This poem explores life's daily run ins and the value of pacing yourself in tackling the emotions that come from them.
I sit inside my rocker and feel wind upon my face,
I know within an hour I begin a hectic pace
of problems and contentions, of anger and array,
of the many personalities presented to me every day.
Yet now the time is peaceful, the presence is so dark.
Soon upon my very crevice a new days’ sun will embark.
My mind prepares for battle; My heart seeks to try the stretch,
my talents coil in awareness, conflicting duties will now fetch.
I ponder dreams forgotten, I seek to bury past
in a present touch of whirlwind where my life has now been cast.
Yet I cannot see the tempest, and I do not feel the fates
of whirlwind opposing virtue, of the conflict at the gates,
for I feel a peace within me, a very calming of the soul,
even with the stroking awareness that today’s life will take its toll,
for I do not feel alone in this battle and this strife,
but a calling, reason, purpose, of a meaning to this life.
I am asked to heed and listen, to make a difference in this world,
to overcome my own desires and slow troubles yet unfurled.
Within a couple hours I will take the chains of right
and shackle many problems that right now are out of sight.

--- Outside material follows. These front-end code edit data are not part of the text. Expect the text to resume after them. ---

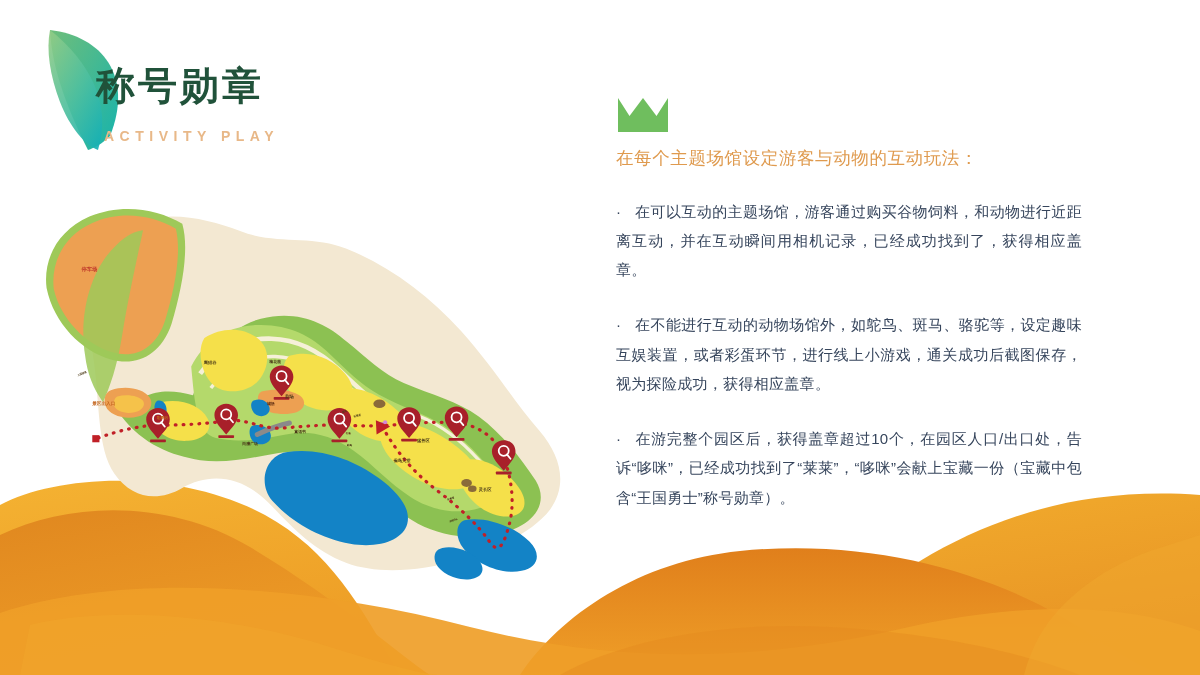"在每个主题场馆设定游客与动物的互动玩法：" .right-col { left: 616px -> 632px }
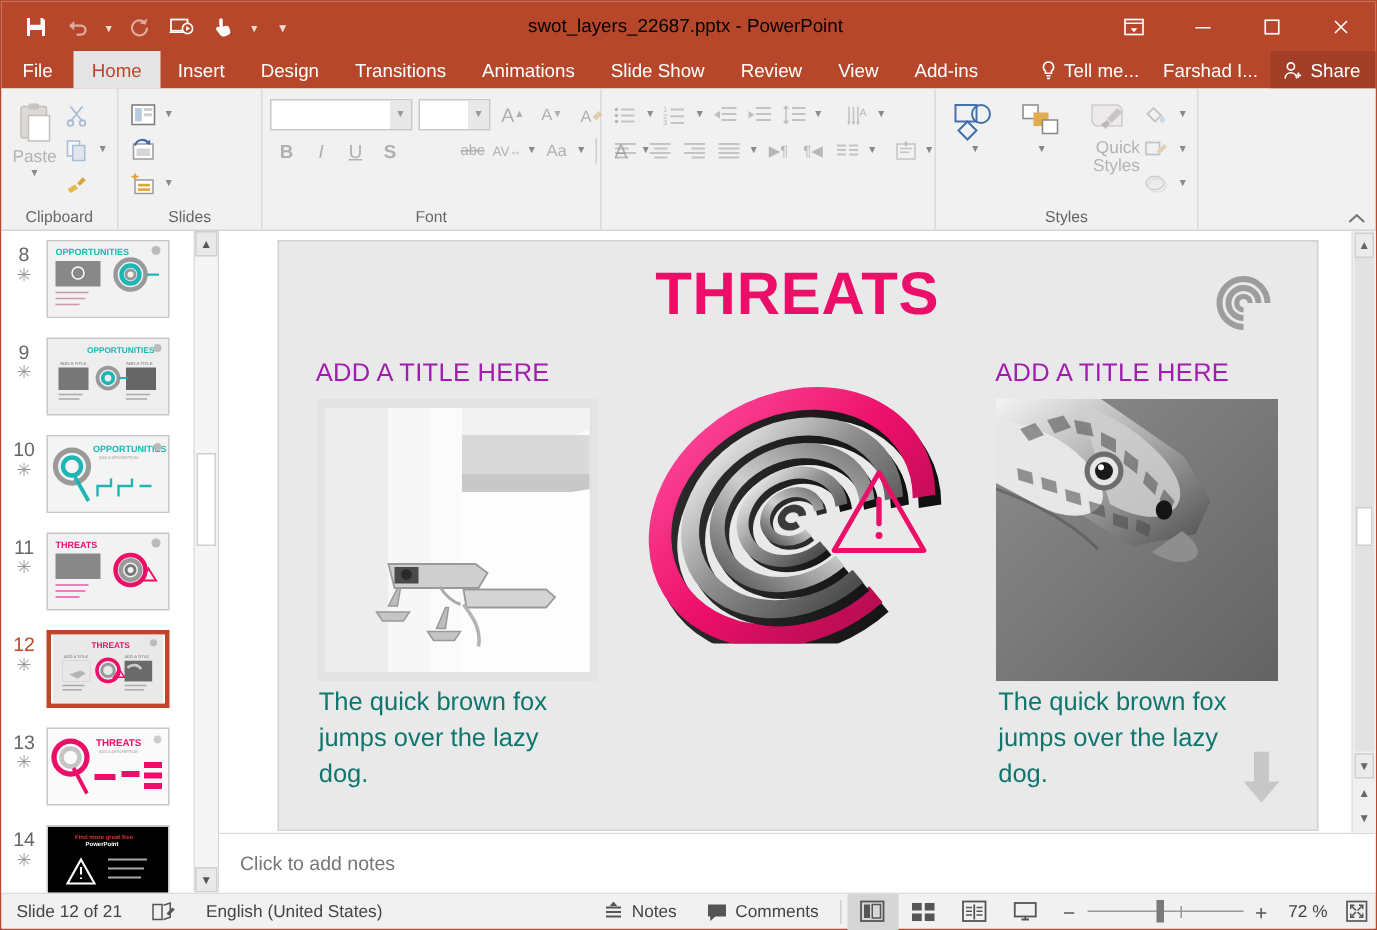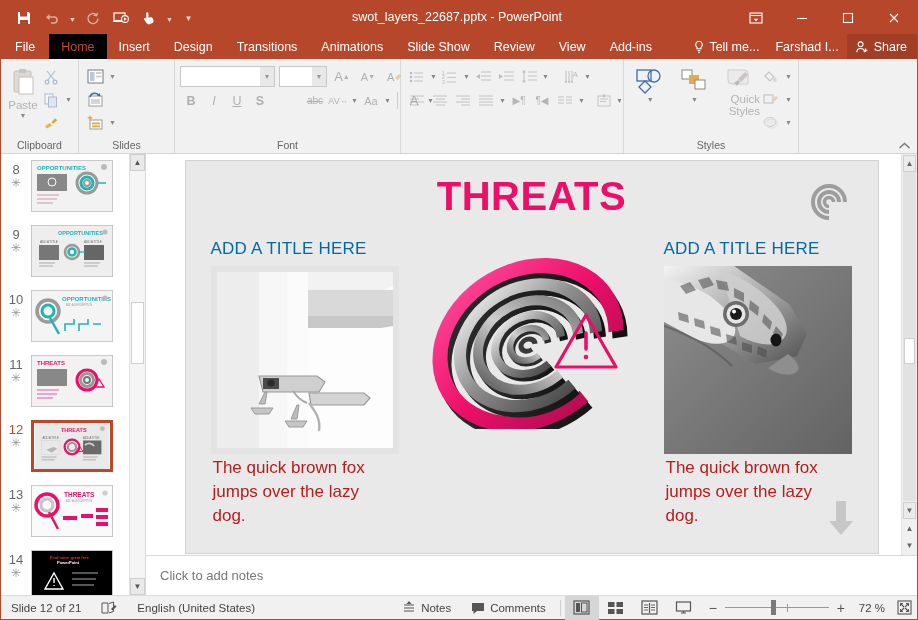"swot_layers_22687.pptx - PowerPoint" .title-text { color: #ffffff -> #000000 }
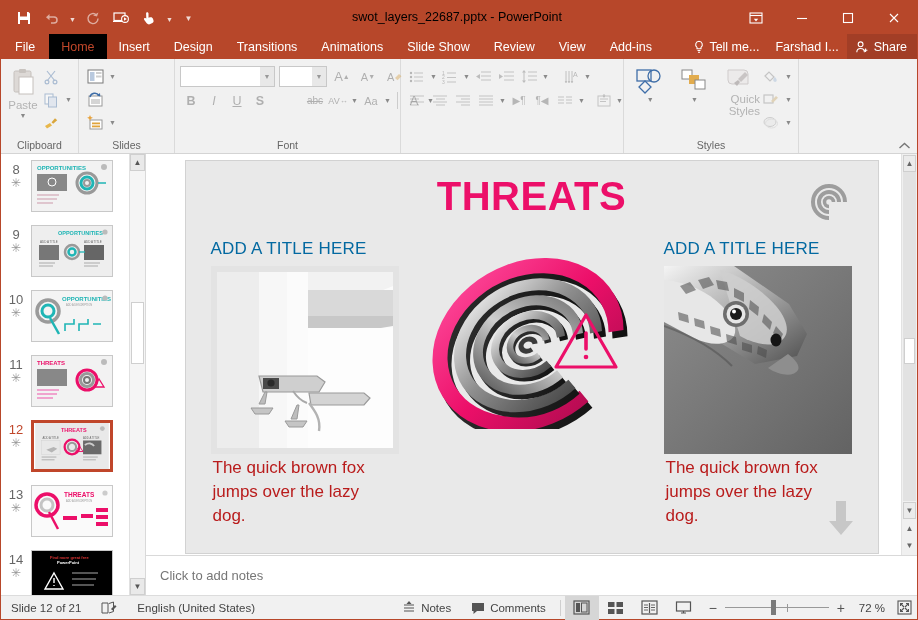"Home" .tab.active { background: #000000 -> #e5e5e5 }
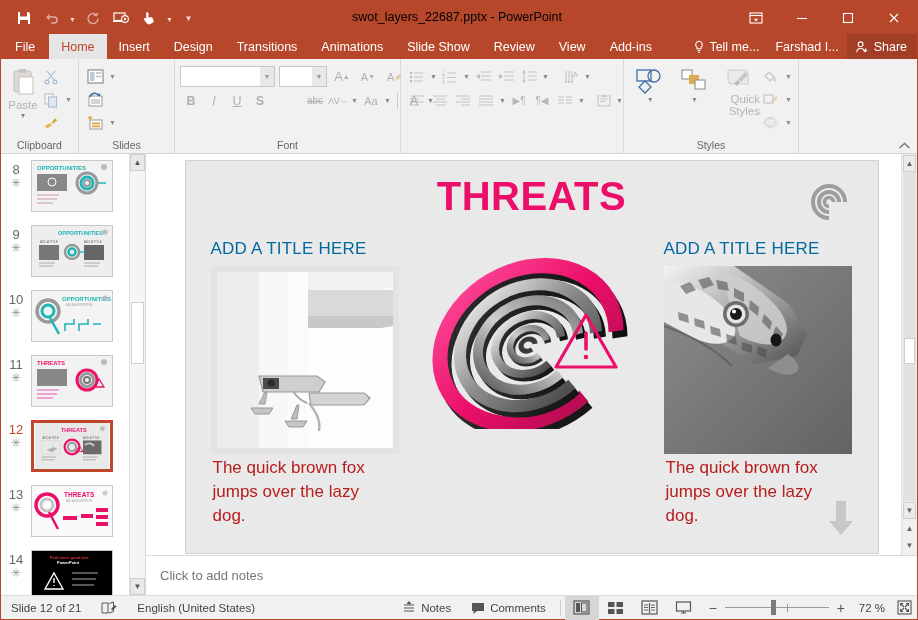"ADD A TITLE HERE" .col-title { color: #0369a1 -> #a21caf }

Already in my mind are my prayers that beg for strength,
for courage, hope and victory, when fear seems so at length.
Will I make the right decisions? Will I stand in my own way?
Will I face the tribulation? Am I up to facing the frey?
But for now the tempest is stilled. At the present I can see
that nature still is willing to offer all of its’ best to me,
for I see a bird fly high above, a squirrel climbs up a tree,
A duck waddles up. I give her some bread. Somehow she understands me.
And the wind speaks to my heart as it rustles through the trees,
and says, “Be still for this moment. The best is yet to be.”
There is no doubt that in many moments I face conflict galore,
where people bring their troubles, and solving them becomes our chore.
But for the minute that I sit here I see calm on God’s Great Earth,
and I know that what I feel right now is calm and peace and worth.
We all are taken care of, our problems are so minute.
Our plans so minscule, compared to the grass growing under foot.
Such a giant universe, so filled with love and care,
intricately planned, such a privilege just to be here.
And life is oh so short on this earth that we call home.
To get lost in our silly problems is to make our purpose roam.
So I sit here in my rocker knowing soon I face the day,
but for now I rest and feel the wind and let nature have her say.
I will not be here long; I now know to love my presence
in a universe well planned and brought to give me all some essence
of a thankful being with one more day to offer up a prayer
of thanks and love and service; For now I rock here in my chair.